Don Gonzalo fue, voluntariamente, uno
de los sesenta rehenes que pasaron al campo aragonés mientras el rey iba a
comprobar la situación del infante.
Y retomamos la historia, don Alfonso
se acercó a las murallas mientras los rehenes marchaban hacia su campamento; al
llegar ante las puertas decide no entrar, conformándose con que le enseñaran,
desde las almenas, al infante; se cumple su voluntad y éste le es mostrado
desde lo alto de los muros; el rey lo ve y se da media vuelta hacia sus reales;
al llegar a ellos, furioso quizás por no haber podido doblegar a los abulenses
o enajenado por algún disgusto desconocido, manda matar a los rehenes y
descuartizarlos, ordenando a continuación que sus cabezas fueran hervidas en
unas grandes ollas llenas de aceite; después de aquella sangrienta y sádica
jornada don Alfonso manda levantar las tiendas e inicia la marcha en dirección
a tierras gallegas a fin de reducir algunos centros enemigos que resistían.
Cuando el Consejo de la ciudad vio
que los aragoneses abandonaban el campo y marchaban hacia el norte y que los
rehenes no habían regresado, temiéndose lo peor mandaron a unos caballeros para
que reconociesen el terreno, encontrándose éstos con la salvaje acción del
aragonés que había abandonado los cadáveres de los sesenta caballeros como
pasto de los perros y de las aves; aterrados volvieron a la ciudad para dar
cuenta de lo que habían visto.
El Consejo, enfurecido mandó a dos
voluntarios para que alcanzasen al rey felón y le exigieran cuentas de sus
actos. Pero esa es otra historia; lo que nos interesa es que las cabezas de los
infortunados fueron entregadas a sus familiares, ya que los cuerpos estaban
totalmente irreconocibles por su fragmentación y por estar casi devorados, para
que fuesen enterradas cristianamente en sus lugares de origen.

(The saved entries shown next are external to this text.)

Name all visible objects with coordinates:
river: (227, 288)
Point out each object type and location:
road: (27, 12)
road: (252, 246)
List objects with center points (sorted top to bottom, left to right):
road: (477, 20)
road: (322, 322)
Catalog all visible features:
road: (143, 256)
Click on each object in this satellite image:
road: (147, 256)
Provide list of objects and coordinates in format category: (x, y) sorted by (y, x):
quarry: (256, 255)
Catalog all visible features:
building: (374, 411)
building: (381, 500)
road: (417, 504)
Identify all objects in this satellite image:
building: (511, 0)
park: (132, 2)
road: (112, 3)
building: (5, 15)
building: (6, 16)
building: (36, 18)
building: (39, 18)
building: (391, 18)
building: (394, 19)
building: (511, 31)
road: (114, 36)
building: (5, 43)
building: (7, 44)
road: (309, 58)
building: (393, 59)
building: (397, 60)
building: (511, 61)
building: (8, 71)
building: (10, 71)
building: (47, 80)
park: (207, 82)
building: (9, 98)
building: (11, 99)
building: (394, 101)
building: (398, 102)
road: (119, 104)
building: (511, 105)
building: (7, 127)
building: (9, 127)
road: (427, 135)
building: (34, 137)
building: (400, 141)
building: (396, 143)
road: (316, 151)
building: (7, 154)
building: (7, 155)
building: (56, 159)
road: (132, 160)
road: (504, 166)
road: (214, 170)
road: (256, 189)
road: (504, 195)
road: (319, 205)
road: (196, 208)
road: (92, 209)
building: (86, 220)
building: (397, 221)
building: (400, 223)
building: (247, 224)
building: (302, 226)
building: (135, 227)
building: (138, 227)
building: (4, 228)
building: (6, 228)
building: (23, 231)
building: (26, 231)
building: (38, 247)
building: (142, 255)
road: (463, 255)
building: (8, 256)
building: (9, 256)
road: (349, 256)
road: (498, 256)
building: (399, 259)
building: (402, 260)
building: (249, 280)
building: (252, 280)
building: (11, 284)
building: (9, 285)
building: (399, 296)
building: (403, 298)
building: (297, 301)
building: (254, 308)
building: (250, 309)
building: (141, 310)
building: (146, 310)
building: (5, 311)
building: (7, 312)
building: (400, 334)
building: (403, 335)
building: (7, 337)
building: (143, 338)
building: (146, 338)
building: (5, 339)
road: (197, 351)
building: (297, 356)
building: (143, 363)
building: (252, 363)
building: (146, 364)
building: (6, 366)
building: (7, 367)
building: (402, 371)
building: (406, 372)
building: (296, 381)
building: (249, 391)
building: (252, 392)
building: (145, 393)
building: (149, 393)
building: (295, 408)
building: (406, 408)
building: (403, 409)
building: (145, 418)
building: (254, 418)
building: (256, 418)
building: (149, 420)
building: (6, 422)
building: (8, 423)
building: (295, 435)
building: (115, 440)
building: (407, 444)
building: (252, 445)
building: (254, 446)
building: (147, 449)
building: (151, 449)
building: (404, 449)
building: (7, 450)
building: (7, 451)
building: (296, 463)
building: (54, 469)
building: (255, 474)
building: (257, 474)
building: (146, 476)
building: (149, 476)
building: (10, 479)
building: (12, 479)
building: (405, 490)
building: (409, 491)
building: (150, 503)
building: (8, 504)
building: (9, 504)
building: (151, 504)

Desde entonces, aquellas praderas al
noreste de la ciudad fueron llamadas Las Hervencias, por haber servido para
hervir a los nobles abulenses.
La cabeza de don Gonzalo fue llevada
a Aldeavieja y su viuda ordenó fuera enterrada en aquel punto, viniendo de
Ávila, desde el que primero se divisase el pueblo; aquel lugar, desde entonces,
pasó a llamarse Cabeza Gonzalo en honor del hidalgo y aunque allí se plantó una
cruz de piedra con una leyenda en la que se contaba el infortunio y la grandeza
de nuestro caballero, ésta, con el paso de los años, desapareció, así como toda
memoria de infortunado que allí descansa.